▸ Übungstext
Blicken wir auf das Gastgeberland China, das sich im olympischen Medaillenranking auf Platz drei nach oben katapultiert hat, nachdem es in der Vergangenheit bei Winterspielen unter ferner Liefen rangierte. Erwartest Du im Para-Wintersport eine ähnliche Steigerung?

Das chinesische Para-Wintersport-Team ist bislang noch nicht wirklich in Erscheinung getreten. Ich wage zwar vorauszusagen, dass es mehr wird als die bisherige eine Medaille, aber ich erwarte hier keine Erfolgssteigerung wie bei den Olympischen Spielen. Auch wenn ich annehme, dass die Chinesen viel Geld investiert haben.

Sind die Spiele trotz aller Kritik an der Vergabe nach China dennoch eine Chance für den paralympischen Sport im Reich der Mitte?

In der heutigen Zeit muss es überall so viel mehr um Nachhaltigkeit gehen – allein beim Bau und der weiteren Nutzung der Wettkampfstätten. Was den Bezug auf Menschen mit Behinderung anbelangt, würde ich mir natürlich eine nachhaltige Wirkung wünschen. Aber ehrlich gesagt erwarte ich nicht allzu viel, denn wir haben die Erfahrung von den Sommerspielen in Peking 2008, die keine langfristige Veränderung mit sich brachten.

▸ Bereitgestellte Daten
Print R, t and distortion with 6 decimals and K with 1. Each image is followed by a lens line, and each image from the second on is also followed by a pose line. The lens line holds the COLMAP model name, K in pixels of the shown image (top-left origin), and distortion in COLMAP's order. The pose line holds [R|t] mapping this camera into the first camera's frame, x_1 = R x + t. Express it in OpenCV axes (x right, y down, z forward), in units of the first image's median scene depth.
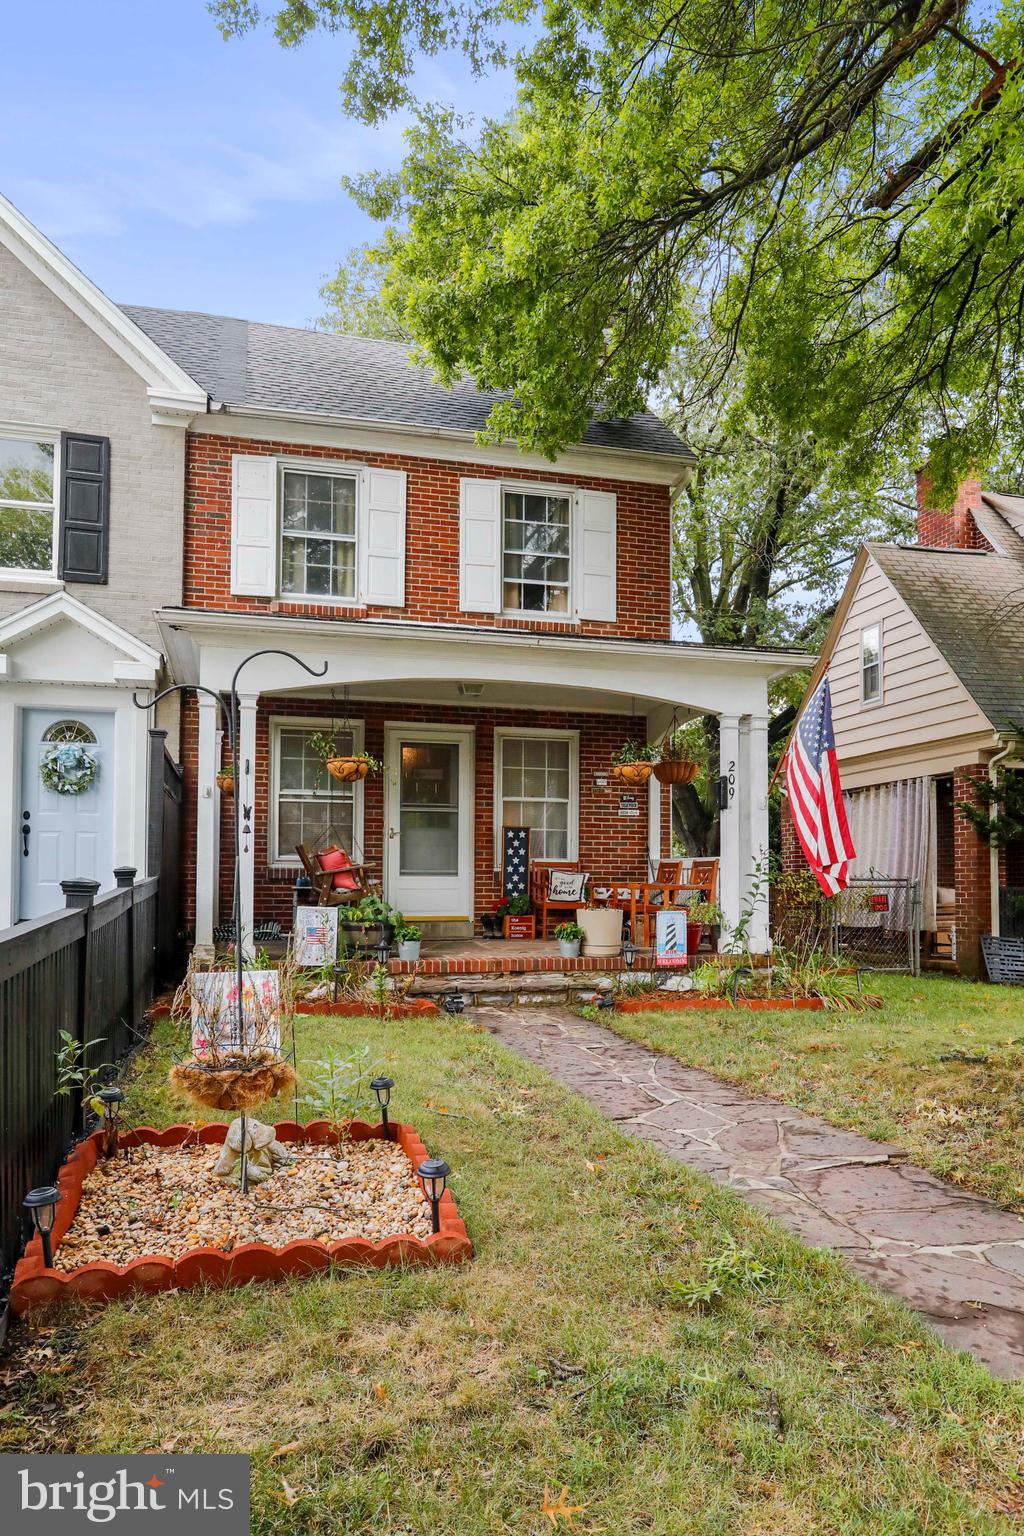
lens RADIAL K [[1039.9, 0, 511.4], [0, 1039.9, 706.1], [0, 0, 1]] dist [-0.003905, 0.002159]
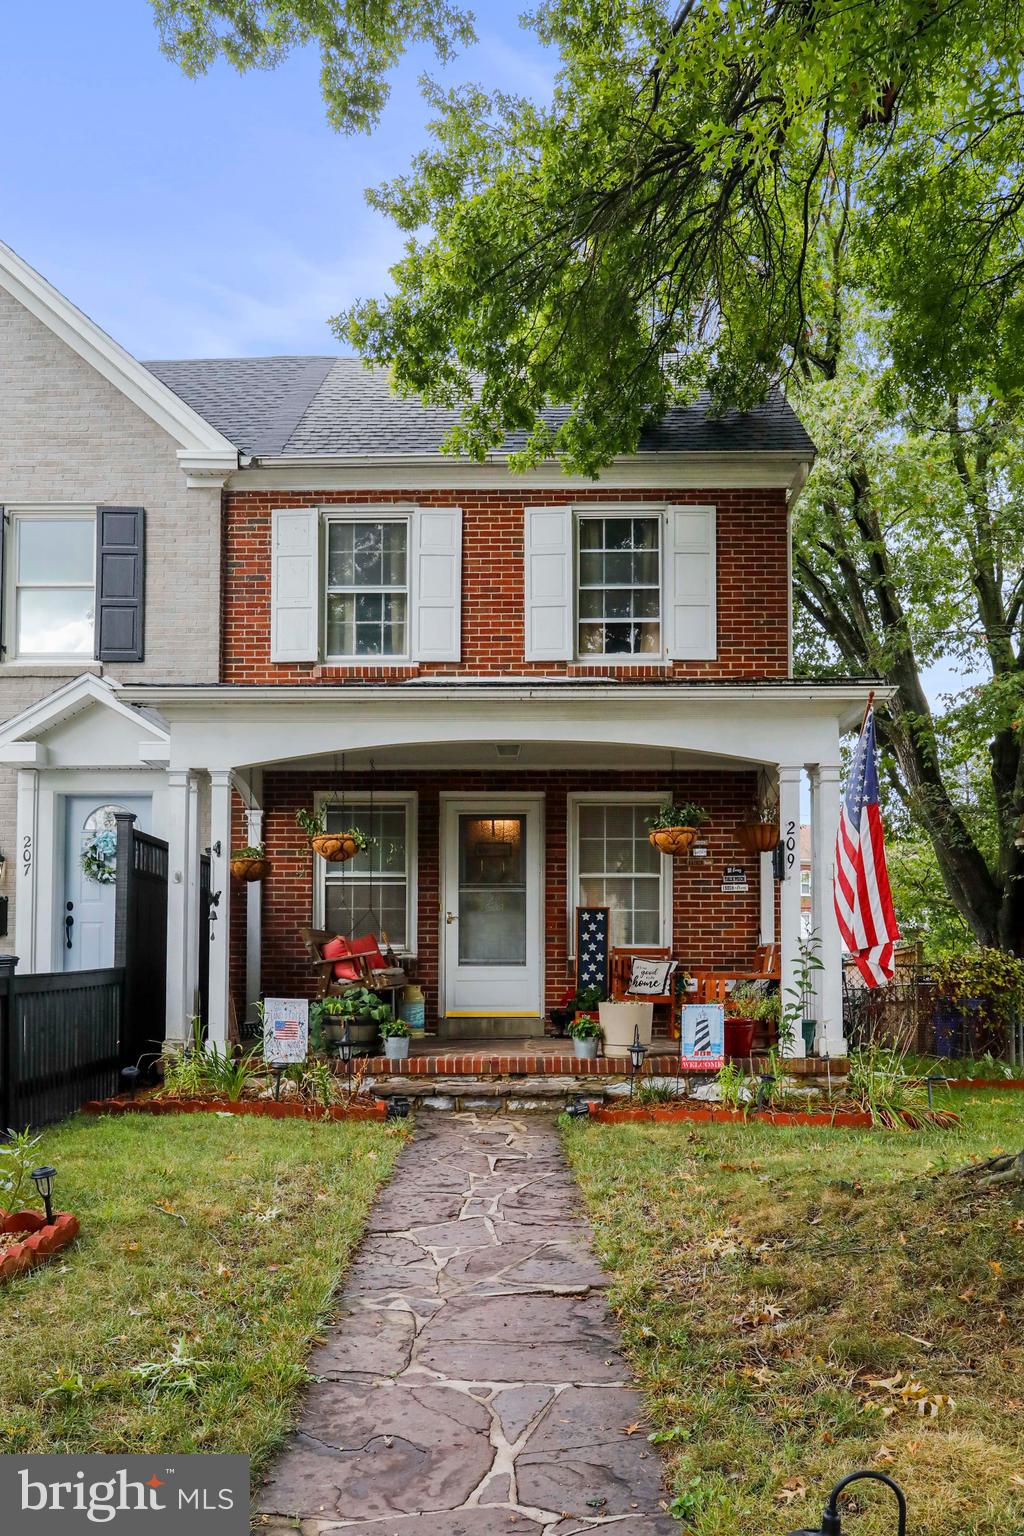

▸ Aufgabe 1
Nenne in der Reihenfolge ihres Vorkommens jede Form des Verbs „erwarten“, die im Interview zum Para-Wintersport in China vorkommt.
▸ Aufgabe 2
Führe das Interview zum Para-Wintersport in China weiter, und zwar im Anschluss an seinen letzten Satz.

▸ Antwort 1
„Erwartest“, „erwarte“ (in „aber ich erwarte hier keine Erfolgssteigerung“), „erwarte“ (in „erwarte ich nicht allzu viel“)

▸ Antwort 2
Der DOSB hat die Olympischen Spiele dazu genutzt, Sondierungsgespräche hinsichtlich einer deutschen Olympia- und Paralympics-Bewerbung zu führen. Sollte es dazu kommen, wären das die ersten Paralympics in Deutschland.

Ich werde die Bemühungen, Olympische und Paralympische Spiele nach Deutschland zu holen, aus vollem Herzen unterstützen. Als Sportlerin tut es mir weh, wenn die Spiele in der Öffentlichkeit nur mit Kommerz und Restriktionen in Verbindung gebracht werden. Ich will auch in meiner Funktion als DOSB-Vizepräsidentin dazu beitragen, das Thema wieder positiv zu besetzen, denn die Spiele haben so viele positive Attribute. Deutschland hat bereits vor 50 Jahren in München gezeigt, wie die Spiele nachhaltig sein können. Ich selbst habe zum Beispiel als Studentin im früheren Olympischen Dorf gewohnt und auch die Sportstätten dort nutzen können.

Wünschst Du Dir eher Sommer- oder Winterspiele in Deutschland?

Ich bin bei beiden Optionen voll dabei. Aber ich schätze, dass wir für Winterspiele bessere Chancen haben, weil es in Deutschland bereits viele geeignete Anlagen gibt, von Bob- und Rodelbahnen, Skisprungschanzen, Langlaufstadien bis hin zu alpinen Skigebieten. Ich freue mich sehr darauf, daran mitzuarbeiten, mit einem nachhaltigen Konzept die Olympischen Spiele, im Sommer oder Winter, nach Deutschland zu holen.

Abdruck des Interviews honorarfrei. Quelle: Deutsche Sporthilfe.

Zur Person

Verena Bentele (*28. Februar 1982 in Lindau)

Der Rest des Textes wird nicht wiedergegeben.